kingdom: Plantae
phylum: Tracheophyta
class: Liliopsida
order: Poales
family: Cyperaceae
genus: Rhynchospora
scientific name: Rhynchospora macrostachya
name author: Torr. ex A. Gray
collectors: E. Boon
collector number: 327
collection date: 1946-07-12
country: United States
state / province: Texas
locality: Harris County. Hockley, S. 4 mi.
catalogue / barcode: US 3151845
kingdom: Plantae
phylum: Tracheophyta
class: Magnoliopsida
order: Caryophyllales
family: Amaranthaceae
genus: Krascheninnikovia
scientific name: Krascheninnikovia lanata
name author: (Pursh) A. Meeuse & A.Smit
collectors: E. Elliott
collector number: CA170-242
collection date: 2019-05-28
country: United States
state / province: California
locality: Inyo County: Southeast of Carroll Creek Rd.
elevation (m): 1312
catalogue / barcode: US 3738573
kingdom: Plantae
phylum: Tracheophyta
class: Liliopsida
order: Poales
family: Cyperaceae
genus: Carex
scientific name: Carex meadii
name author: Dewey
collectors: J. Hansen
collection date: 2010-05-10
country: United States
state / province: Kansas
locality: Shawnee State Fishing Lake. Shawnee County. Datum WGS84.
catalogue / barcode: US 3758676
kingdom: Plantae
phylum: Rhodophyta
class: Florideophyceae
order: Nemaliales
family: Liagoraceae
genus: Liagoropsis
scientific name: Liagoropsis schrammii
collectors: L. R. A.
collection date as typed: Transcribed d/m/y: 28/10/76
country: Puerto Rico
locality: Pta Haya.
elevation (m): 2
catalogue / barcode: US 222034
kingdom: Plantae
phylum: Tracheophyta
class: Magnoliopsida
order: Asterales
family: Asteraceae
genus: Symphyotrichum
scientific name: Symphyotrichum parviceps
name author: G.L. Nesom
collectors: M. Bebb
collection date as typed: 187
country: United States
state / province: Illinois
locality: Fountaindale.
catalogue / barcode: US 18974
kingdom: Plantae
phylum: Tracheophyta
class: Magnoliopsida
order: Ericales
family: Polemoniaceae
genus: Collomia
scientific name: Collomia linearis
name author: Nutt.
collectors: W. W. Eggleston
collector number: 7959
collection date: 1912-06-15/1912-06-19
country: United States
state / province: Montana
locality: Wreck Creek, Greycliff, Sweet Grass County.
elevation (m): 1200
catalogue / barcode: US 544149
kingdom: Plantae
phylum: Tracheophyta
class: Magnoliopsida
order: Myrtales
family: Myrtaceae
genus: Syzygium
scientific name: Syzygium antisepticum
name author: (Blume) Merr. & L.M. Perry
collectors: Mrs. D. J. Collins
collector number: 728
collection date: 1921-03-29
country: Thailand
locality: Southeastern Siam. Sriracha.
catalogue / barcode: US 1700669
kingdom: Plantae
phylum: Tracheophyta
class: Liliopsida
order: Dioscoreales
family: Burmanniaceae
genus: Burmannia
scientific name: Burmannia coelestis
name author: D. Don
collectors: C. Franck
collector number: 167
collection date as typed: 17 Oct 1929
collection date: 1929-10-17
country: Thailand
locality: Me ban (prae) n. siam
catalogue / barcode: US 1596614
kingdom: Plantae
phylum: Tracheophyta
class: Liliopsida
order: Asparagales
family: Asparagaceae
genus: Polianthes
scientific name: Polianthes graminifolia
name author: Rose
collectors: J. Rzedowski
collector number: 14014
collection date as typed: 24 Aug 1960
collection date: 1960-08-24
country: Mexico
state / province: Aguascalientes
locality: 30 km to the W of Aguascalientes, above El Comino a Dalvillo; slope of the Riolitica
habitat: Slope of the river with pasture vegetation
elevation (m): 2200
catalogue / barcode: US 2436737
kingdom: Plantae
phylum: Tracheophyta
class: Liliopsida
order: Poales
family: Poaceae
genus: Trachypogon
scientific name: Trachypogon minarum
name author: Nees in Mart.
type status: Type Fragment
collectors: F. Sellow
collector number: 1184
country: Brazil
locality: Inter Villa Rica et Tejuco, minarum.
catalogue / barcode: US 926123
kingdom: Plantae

####

[What you need to do]:
Return every line of the material above without any change, keeping the original order.

[Finished task]:
kingdom: Plantae
phylum: Tracheophyta
class: Liliopsida
order: Poales
family: Cyperaceae
genus: Rhynchospora
scientific name: Rhynchospora macrostachya
name author: Torr. ex A. Gray
collectors: E. Boon
collector number: 327
collection date: 1946-07-12
country: United States
state / province: Texas
locality: Harris County. Hockley, S. 4 mi.
catalogue / barcode: US 3151845
kingdom: Plantae
phylum: Tracheophyta
class: Magnoliopsida
order: Caryophyllales
family: Amaranthaceae
genus: Krascheninnikovia
scientific name: Krascheninnikovia lanata
name author: (Pursh) A. Meeuse & A.Smit
collectors: E. Elliott
collector number: CA170-242
collection date: 2019-05-28
country: United States
state / province: California
locality: Inyo County: Southeast of Carroll Creek Rd.
elevation (m): 1312
catalogue / barcode: US 3738573
kingdom: Plantae
phylum: Tracheophyta
class: Liliopsida
order: Poales
family: Cyperaceae
genus: Carex
scientific name: Carex meadii
name author: Dewey
collectors: J. Hansen
collection date: 2010-05-10
country: United States
state / province: Kansas
locality: Shawnee State Fishing Lake. Shawnee County. Datum WGS84.
catalogue / barcode: US 3758676
kingdom: Plantae
phylum: Rhodophyta
class: Florideophyceae
order: Nemaliales
family: Liagoraceae
genus: Liagoropsis
scientific name: Liagoropsis schrammii
collectors: L. R. A.
collection date as typed: Transcribed d/m/y: 28/10/76
country: Puerto Rico
locality: Pta Haya.
elevation (m): 2
catalogue / barcode: US 222034
kingdom: Plantae
phylum: Tracheophyta
class: Magnoliopsida
order: Asterales
family: Asteraceae
genus: Symphyotrichum
scientific name: Symphyotrichum parviceps
name author: G.L. Nesom
collectors: M. Bebb
collection date as typed: 187
country: United States
state / province: Illinois
locality: Fountaindale.
catalogue / barcode: US 18974
kingdom: Plantae
phylum: Tracheophyta
class: Magnoliopsida
order: Ericales
family: Polemoniaceae
genus: Collomia
scientific name: Collomia linearis
name author: Nutt.
collectors: W. W. Eggleston
collector number: 7959
collection date: 1912-06-15/1912-06-19
country: United States
state / province: Montana
locality: Wreck Creek, Greycliff, Sweet Grass County.
elevation (m): 1200
catalogue / barcode: US 544149
kingdom: Plantae
phylum: Tracheophyta
class: Magnoliopsida
order: Myrtales
family: Myrtaceae
genus: Syzygium
scientific name: Syzygium antisepticum
name author: (Blume) Merr. & L.M. Perry
collectors: Mrs. D. J. Collins
collector number: 728
collection date: 1921-03-29
country: Thailand
locality: Southeastern Siam. Sriracha.
catalogue / barcode: US 1700669
kingdom: Plantae
phylum: Tracheophyta
class: Liliopsida
order: Dioscoreales
family: Burmanniaceae
genus: Burmannia
scientific name: Burmannia coelestis
name author: D. Don
collectors: C. Franck
collector number: 167
collection date as typed: 17 Oct 1929
collection date: 1929-10-17
country: Thailand
locality: Me ban (prae) n. siam
catalogue / barcode: US 1596614
kingdom: Plantae
phylum: Tracheophyta
class: Liliopsida
order: Asparagales
family: Asparagaceae
genus: Polianthes
scientific name: Polianthes graminifolia
name author: Rose
collectors: J. Rzedowski
collector number: 14014
collection date as typed: 24 Aug 1960
collection date: 1960-08-24
country: Mexico
state / province: Aguascalientes
locality: 30 km to the W of Aguascalientes, above El Comino a Dalvillo; slope of the Riolitica
habitat: Slope of the river with pasture vegetation
elevation (m): 2200
catalogue / barcode: US 2436737
kingdom: Plantae
phylum: Tracheophyta
class: Liliopsida
order: Poales
family: Poaceae
genus: Trachypogon
scientific name: Trachypogon minarum
name author: Nees in Mart.
type status: Type Fragment
collectors: F. Sellow
collector number: 1184
country: Brazil
locality: Inter Villa Rica et Tejuco, minarum.
catalogue / barcode: US 926123
kingdom: Plantae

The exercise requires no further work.